DALLAS — On Monday, WFAA reached out to county leaders and asked how the COVID-19 vaccine rollout is going.
Here’s what they had to say:
Dallas County Health and Human Services told WFAA their department has only received 1,200 total doses so far, but they are expecting another allotment sometime this week.
“It's a fast-evolving process. You can't expect it to go perfectly,” Dallas County Judge Clay Jenkins said.
The hope is that there will be even more.
“I asked, yesterday in a conference with the state's public health director, for more,” Jenkins said. “What they told me is that next week, they're going to start getting us 2,000 a day. So that's going to help a lot.”
Residents cannot register online for a vaccine as of Monday. There’s a message on the website that says, “Capacity currently met.”
A county spokesperson sent WFAA the following statement: “We are anxiously awaiting additional vaccine from DSHS, so we can continue to offer public vaccine clinics for our community members. For registration, once we receive additional vaccine allocation, we will reopen registration for community members in 1A and 1B. We’re also working on an online solution for a pre-registration/waitlist, and hope to have that live very soon.”
During the weekly county commissioners’ meeting, county health officials said they expect to roll out the county’s online waitlist “early tomorrow morning.”
The county's health department said they have received 1,000 doses and that they have all been allocated to people in groups 1A and 1B.
Collin County Judge Chris Hill said during the county commissioners’ meeting that over 850 of those 1,000 doses will have been administered by the county's health department by the end of Monday.

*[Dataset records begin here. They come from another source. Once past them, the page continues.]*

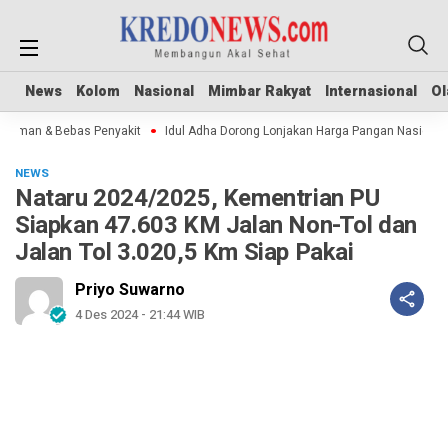
News
News
Kolom
Kolom
Nasional
Nasional
Mimbar Rakyat
Mimbar Rakyat
Internasional
Internasional
Ol
Ol
Aman & Bebas Penyakit
Idul Adha Dorong Lonjakan Harga Pangan Nasional
NEWS
Nataru 2024/2025, Kementrian PU
Siapkan 47.603 KM Jalan Non-Tol dan
Jalan Tol 3.020,5 Km Siap Pakai
Priyo Suwarno
4 Des 2024 - 21:44 WIB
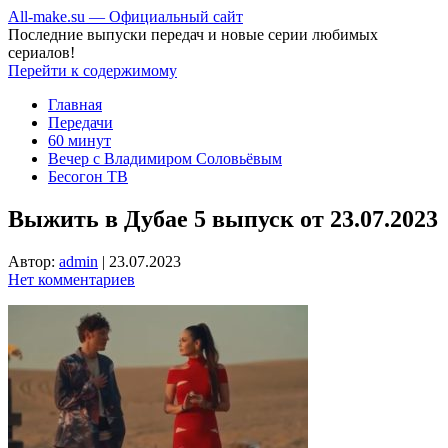
All-make.su — Официальный сайт
Последние выпуски передач и новые серии любимых
сериалов!
Перейти к содержимому
Главная
Передачи
60 минут
Вечер с Владимиром Соловьёвым
Бесогон ТВ
Выжить в Дубае 5 выпуск от 23.07.2023
Автор:
admin
|
23.07.2023
Нет комментариев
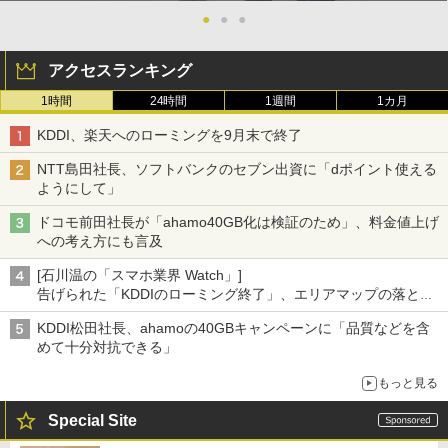
●
●
●
アクセスランキング
1時間
24時間
1週間
1カ月
KDDI、楽天へのローミングを9月末で終了
NTT島田社長、ソフトバンクのセブン出資に「dポイント使える
ようにして」
ドコモ前田社長が「ahamo40GB化は検証のため」、料金値上げ
への考え方にも言及
[石川温の「スマホ業界 Watch」]
告げられた「KDDIのローミング終了」、エリアマップの落とし
穴と楽天モバイルの課題
KDDI松田社長、ahamoの40GBキャンペーンに「品質などを含
めて十分対抗できる」
もっと見る
Special Site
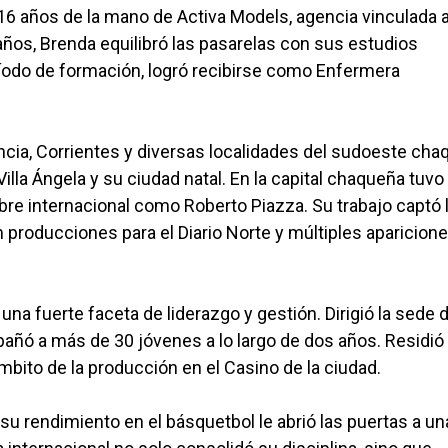
 años de la mano de Activa Models, agencia vinculada a
ños, Brenda equilibró las pasarelas con sus estudios
ríodo de formación, logró recibirse como Enfermera
encia, Corrientes y diversas localidades del sudoeste ch
la Ángela y su ciudad natal. En la capital chaqueña tuvo 
re internacional como Roberto Piazza. Su trabajo captó 
n producciones para el Diario Norte y múltiples aparicion
una fuerte faceta de liderazgo y gestión. Dirigió la sede 
ñó a más de 30 jóvenes a lo largo de dos años. Residió
mbito de la producción en el Casino de la ciudad.
 su rendimiento en el básquetbol le abrió las puertas a un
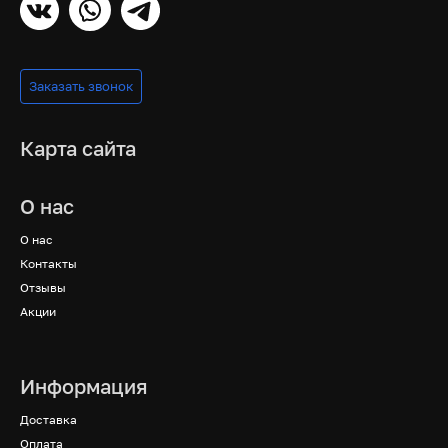
Заказать звонок
Карта сайта
О нас
О нас
Контакты
Отзывы
Акции
Информация
Доставка
Оплата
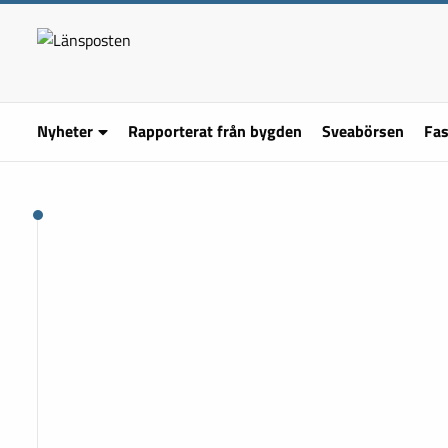
Nyheter
Rapporterat från bygden
Sveabörsen
Fas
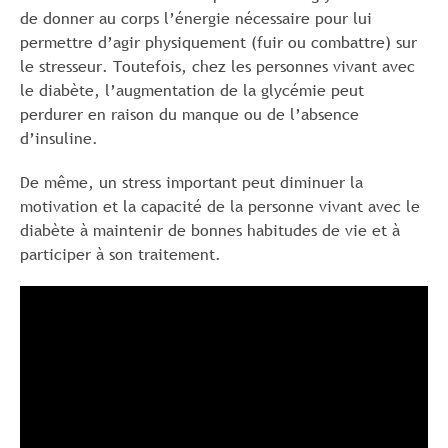
de donner au corps l’énergie nécessaire pour lui
permettre d’agir physiquement (fuir ou combattre) sur
le stresseur. Toutefois, chez les personnes vivant avec
le diabète, l’augmentation de la glycémie peut
perdurer en raison du manque ou de l’absence
d’insuline.
De même, un stress important peut diminuer la
motivation et la capacité de la personne vivant avec le
diabète à maintenir de bonnes habitudes de vie et à
participer à son traitement.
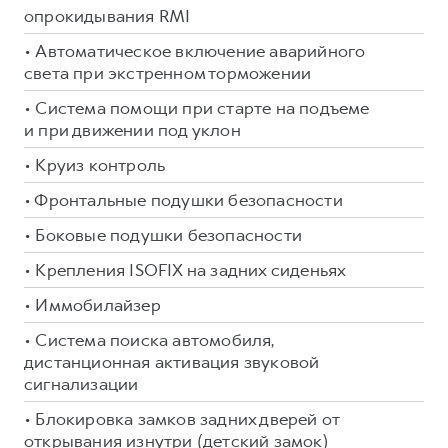
опрокидывания RMI
• Автоматическое включение аварийного
света при экстренном торможении
• Система помощи при старте на подъеме
и при движении под уклон
• Круиз контроль
• Фронтальные подушки безопасности
• Боковые подушки безопасности
• Крепления ISOFIX на задних сиденьях
• Иммобилайзер
• Система поиска автомобиля,
дистанционная активация звуковой
сигнализации
• Блокировка замков задних дверей от
открывания изнутри (детский замок)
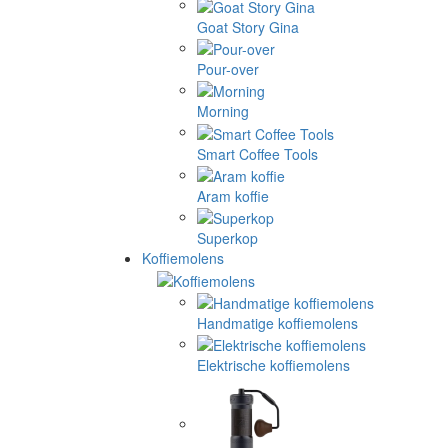
Goat Story Gina
Pour-over
Morning
Smart Coffee Tools
Aram koffie
Superkop
Koffiemolens
Handmatige koffiemolens
Elektrische koffiemolens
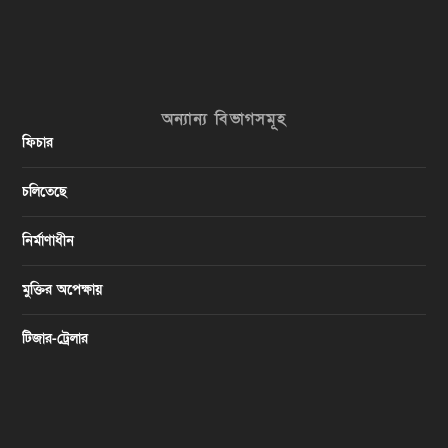
অন্যান্য বিভাগসমূহ
ফিচার
চলিতেছে
নির্মাণাধীন
মুক্তির অপেক্ষায়
টিজার-ট্রেলার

During the meeting, Hill also said he wanted to make a clarification: “The Collin County Health Department is not a health care provider. It is a public health department. We don’t have a public hospital in Collin County, like they do in others. The plan for Collin County, determined by the state, is the same plan for all counties in the state: That we’re using private health care providers to get the vaccine out."
Some Tarrant County residents stood in long lines, waiting to get their vaccines Monday.
“People have the appointments, but they're not coming at the times that we suggested, and so we've got another long line of people out at the resource connection,” Tarrant County Judge Glen Whitley said.
In a tweet Monday, Tarrant County Public Health is asking residents to "arrive on time" for your COVID-19 vaccine appointment, in order to help prevent long lines.
Whitley told WFAA Monday he submitted a proposal to the Texas Division of Emergency Management about setting up multiple mass vaccine sites within the county.
He’s hoping to get more distribution sites open soon.
“It's probably going to be in Hurst, but we’ve got to work out those final details. So the goal would be to have another three or four centers in the next two to three weeks that would open up,” Whitley said.